Estaba un poco nerviosa después de pasar tiempo hablando con Theo y sus amigos ayer.
Entró al restaurante y fue guiada a su mesa.
Tuvo que admitir que el restaurante se veía diferente en comparación con ayer.
Daba una sensación acogedora y refinada.
En lugar de la sensación alegre de la fiesta de Aurora.
Megan y sus amigas pidieron el Menú Rojo.
Todas habían escuchado a Megan hablar sobre lo deliciosa que era la lasaña y tenían curiosidad.
De repente, una chica de cabello color ceniza plateado se detuvo en su mesa.
—Senpais, qué sorpresa verlas aquí —dijo Aurora con una sonrisa, tan pronto como vio a Megan y las demás, se acercó para saludarlas.

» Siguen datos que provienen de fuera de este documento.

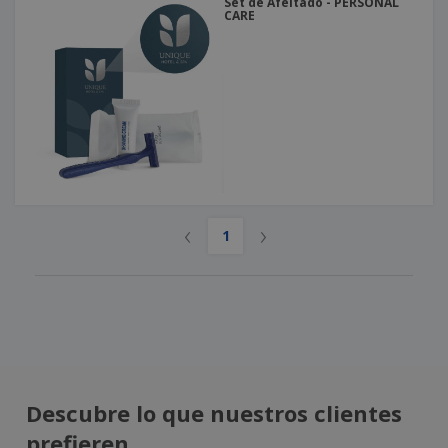
Set de Afeitado - PERSONAL
CARE
‹
›
1
Descubre lo que nuestros clientes
prefieren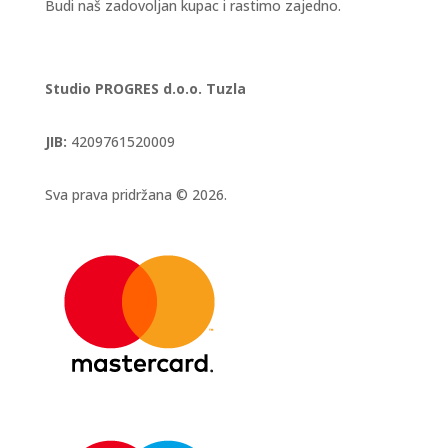
Budi naš zadovoljan kupac i rastimo zajedno.
Studio PROGRES d.o.o. Tuzla
JIB:
4209761520009
Sva prava pridržana © 2026.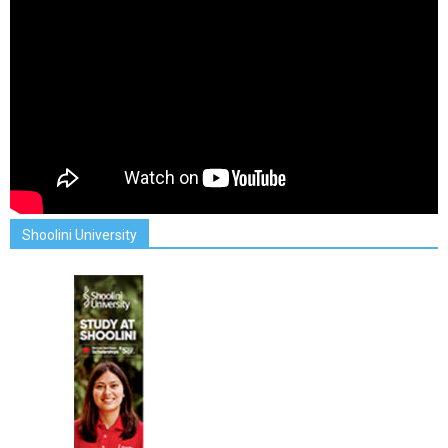
Shoolini University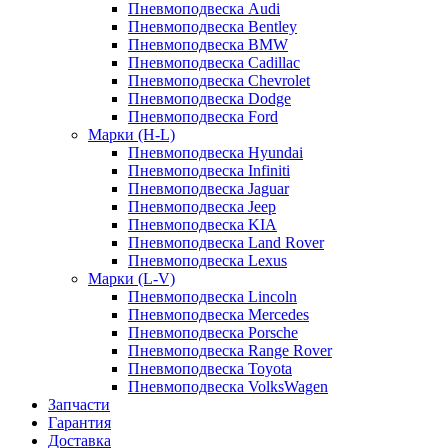
Пневмоподвеска Audi
Пневмоподвеска Bentley
Пневмоподвеска BMW
Пневмоподвеска Cadillac
Пневмоподвеска Chevrolet
Пневмоподвеска Dodge
Пневмоподвеска Ford
Марки (H-L)
Пневмоподвеска Hyundai
Пневмоподвеска Infiniti
Пневмоподвеска Jaguar
Пневмоподвеска Jeep
Пневмоподвеска KIA
Пневмоподвеска Land Rover
Пневмоподвеска Lexus
Марки (L-V)
Пневмоподвеска Lincoln
Пневмоподвеска Mercedes
Пневмоподвеска Porsche
Пневмоподвеска Range Rover
Пневмоподвеска Toyota
Пневмоподвеска VolksWagen
Запчасти
Гарантия
Доставка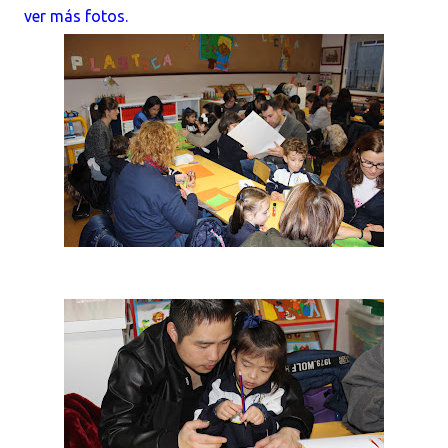
ver más fotos.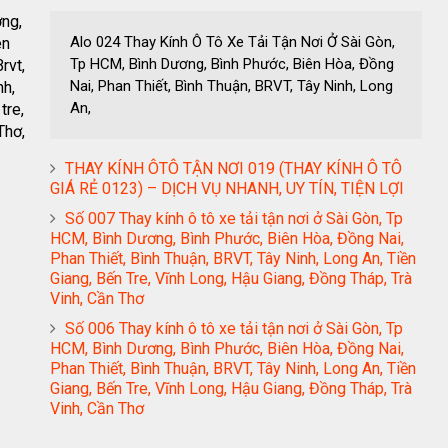
ơng,
Alo 024 Thay Kính Ô Tô Xe Tải Tận Nơi Ở Sài Gòn,
ên
Tp HCM, Bình Dương, Bình Phước, Biên Hòa, Đồng
rvt,
Nai, Phan Thiết, Bình Thuận, BRVT, Tây Ninh, Long
nh,
An,
tre,
Thơ,
THAY KÍNH ÔTÔ TẬN NƠI 019 (THAY KÍNH Ô TÔ
GIÁ RẺ 0123) – DỊCH VỤ NHANH, UY TÍN, TIỆN LỢI
Số 007 Thay kính ô tô xe tải tận nơi ở Sài Gòn, Tp
HCM, Bình Dương, Bình Phước, Biên Hòa, Đồng Nai,
Phan Thiết, Bình Thuận, BRVT, Tây Ninh, Long An, Tiền
Giang, Bến Tre, Vĩnh Long, Hậu Giang, Đồng Tháp, Trà
Vinh, Cần Thơ
Số 006 Thay kính ô tô xe tải tận nơi ở Sài Gòn, Tp
HCM, Bình Dương, Bình Phước, Biên Hòa, Đồng Nai,
Phan Thiết, Bình Thuận, BRVT, Tây Ninh, Long An, Tiền
Giang, Bến Tre, Vĩnh Long, Hậu Giang, Đồng Tháp, Trà
Vinh, Cần Thơ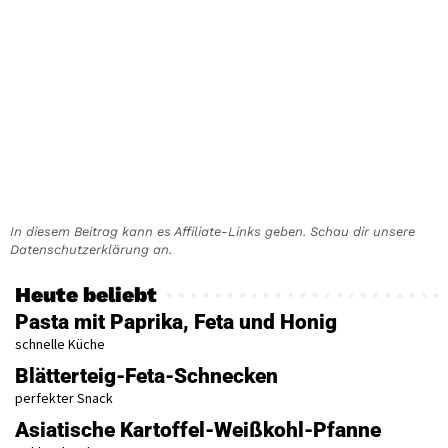
In diesem Beitrag kann es Affiliate-Links geben. Schau dir unsere
Datenschutzerklärung an.
Heute beliebt
Pasta mit Paprika, Feta und Honig
schnelle Küche
Blätterteig-Feta-Schnecken
perfekter Snack
Asiatische Kartoffel-Weißkohl-Pfanne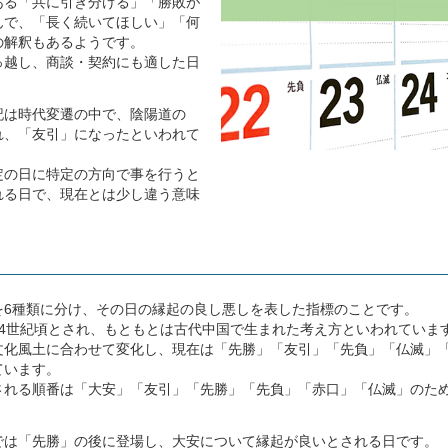
ある「共に引き分ける」「勝敗が
んで、「長く続いてほしい」「何
の解釈もあるようです。
っ越し、商談・契約にも適した日
記は時代変遷の中で、陰陽道の
れ、「友引」になったといわれて
定の日に特定の方向で事を行うと
れる日で、現在とは少し違う意味
を6種類に分け、その日の縁起の良し悪しを表した指標のことです。
14世紀頃とされ、もともとは古代中国で生まれた考え方といわれていま
文化風土に合わせて変化し、現在は「先勝」「友引」「先負」「仏滅」
ています。
される順番は「大安」「友引」「先勝」「先負」「赤口」「仏滅」のた
。
では「先勝」の後に登場し、大安について縁起が良いとされる日です。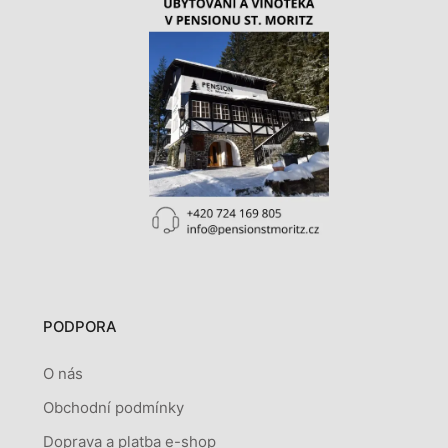
PODPORA
O nás
Obchodní podmínky
Doprava a platba e-shop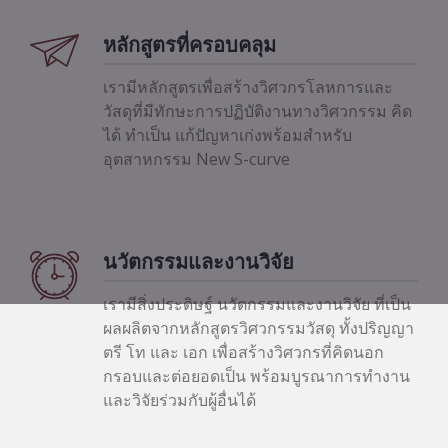
หลักสูตรที่ครอบคลุม
เรามีหลักสูตรเพื่อสร้างวิศวกรโลหการและ
วัสดุที่มีทักษะการปฏิบัติงานทางวิศวกรรม คิด
ได้ ทำเป็น แก้ปัญหาเก่งพร้อมสำหรับ
อุตสาหกรรม New S-curve
นวัตกรรมและงานวิจัย
เรามีสิ่งประดิษฐ์ นวัตกรรมและงานวิจัย ที่เป็น
ผลผลิตจากหลักสูตรวิศวกรรมวัสดุ ทั้งปริญญา
ตรี โท และ เอก เพื่อสร้างวิศวกรที่คิดนอก
กรอบและต่อยอดเป็น พร้อมบูรณาการทำงาน
และวิจัยร่วมกับผู้อื่นได้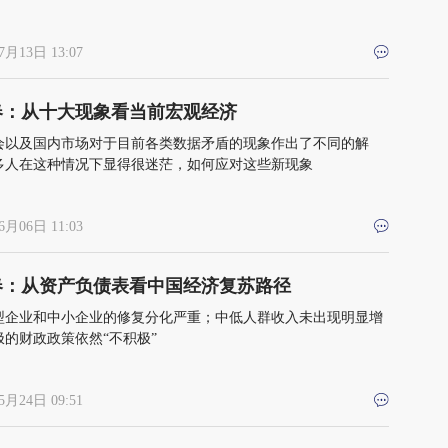
7月13日 13:07
春：从十大现象看当前宏观经济
会以及国内市场对于目前各类数据矛盾的现象作出了不同的解
多人在这种情况下显得很迷茫，如何应对这些新现象
6月06日 11:03
春：从资产负债表看中国经济复苏路径
型企业和中小企业的修复分化严重；中低人群收入未出现明显增
极的财政政策依然“不积极”
5月24日 09:51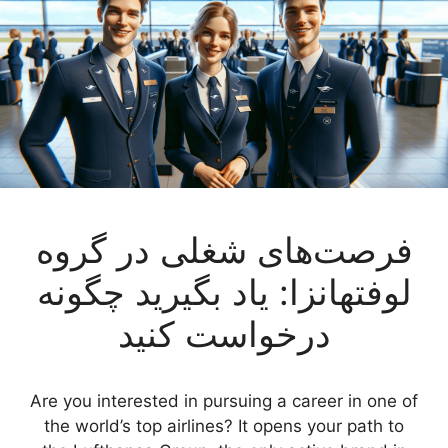
فرصت‌های شغلی در گروه
لوفتهانزا: یاد بگیرید چگونه
درخواست کنید
Are you interested in pursuing a career in one of
the world’s top airlines? It opens your path to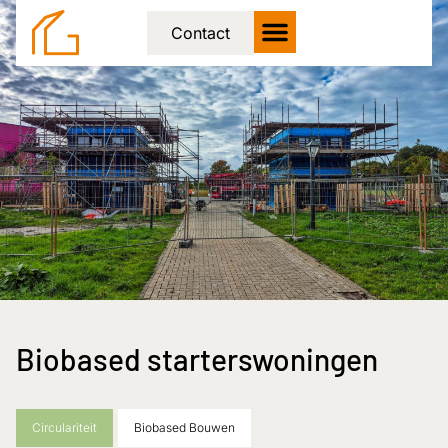
Contact
Biobased starterswoningen
Circulariteit
Biobased Bouwen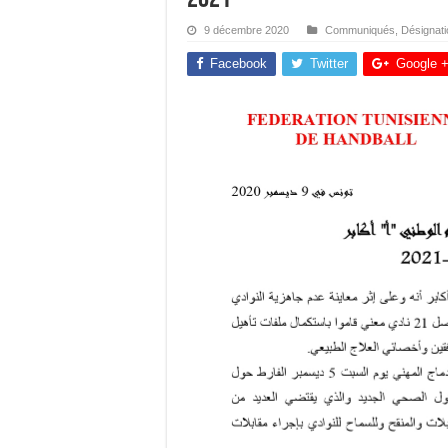
9 décembre 2020
Communiqués
,
Désignat
Facebook
Twitter
Google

—Sí, hice una reserva la semana pasada, pero no podía imaginar que este era el restaurante de tu hermano —dijo Megan con una sonrisa.
—Vale jaja —Aurora se rió.
—Cuando terminen, chicas, si quieren, puedo mostrarles el resto del restaurante —ofreció Aurora.
—¡Nos encantaría!
—Megan casi gritó.
Era una oportunidad para ver a Theo de nuevo.
Aurora las dejó disfrutar de su cena y volvió para ayudar a June.
—Megan, estás demasiado emocionada —dijo una chica de pelo verde con sospecha.
—Sí, todo el tiempo ha estado así…
—dijo la chica de pelo castaño.
—¿Es guapo el hermano de Aurora?
—preguntó una chica de cabello dorado.
Megan desvió la mirada y no dijo nada.
—Dios mío.
¿Lo es?
¡Eres una mala amiga!
¡Ni siquiera nos avisaste!
—dijo la chica de pelo verde.
—¡Estoy totalmente de acuerdo con Chika!
—secundó la chica de pelo negro.
—No lo preguntaron —dijo Megan como si no hubiera hecho nada malo.
Pero las chicas notaron que Megan estaba nerviosa.
No pudieron evitar sentir curiosidad por el hermano de Aurora que podía hacer que la Reina Violenta de Hielo de la Escuela Secundaria Yukihime se sintiera tan tímida.
Megan tenía ese apodo porque era fría con todos en la escuela y si alguien la molestaba, los golpeaba.
Pero muy pocas personas se atrevían a molestarla después de que golpeó al primer chico que lo hizo.
Y a lo largo de la noche, disfrutaron de una cena fantástica.
Las chicas tuvieron que admitir que esta fue una de las mejores comidas que habían tenido.
Todas venían de familias importantes y sabían diferenciar una comida refinada cuando la veían.
Terminaron y Megan llamó rápidamente a Aurora.
—¿Disfrutaron la cena, chicas?
—sonrió Aurora.
—Por supuesto que sí —respondieron.
—Genial, entonces déjenme mostrarles el lugar —dijo Aurora.
Recorrieron el restaurante y Aurora les mostró que el restaurante era aún más hermoso de lo que pensaban.
Cuando llegaron a la cocina, vieron a los cocineros cocinando a toda velocidad para entregar los platos.
Fue entonces cuando las chicas vieron al hombre más hermoso que habían visto en sus vidas.
Ahora entendían por qué Megan estaba enamorada.
Theo levantó la cabeza y vio a las chicas a través de la pared de cristal.
Sonrió y les saludó con la mano.
Las chicas ya tenían múltiples mariposas bailando en sus estómagos.
Dejaron la cocina y recorrieron los pisos superiores y después se fueron a casa soñando con un chef de cabello plateado.
Theo una vez más encantó a las chicas con su sonrisa.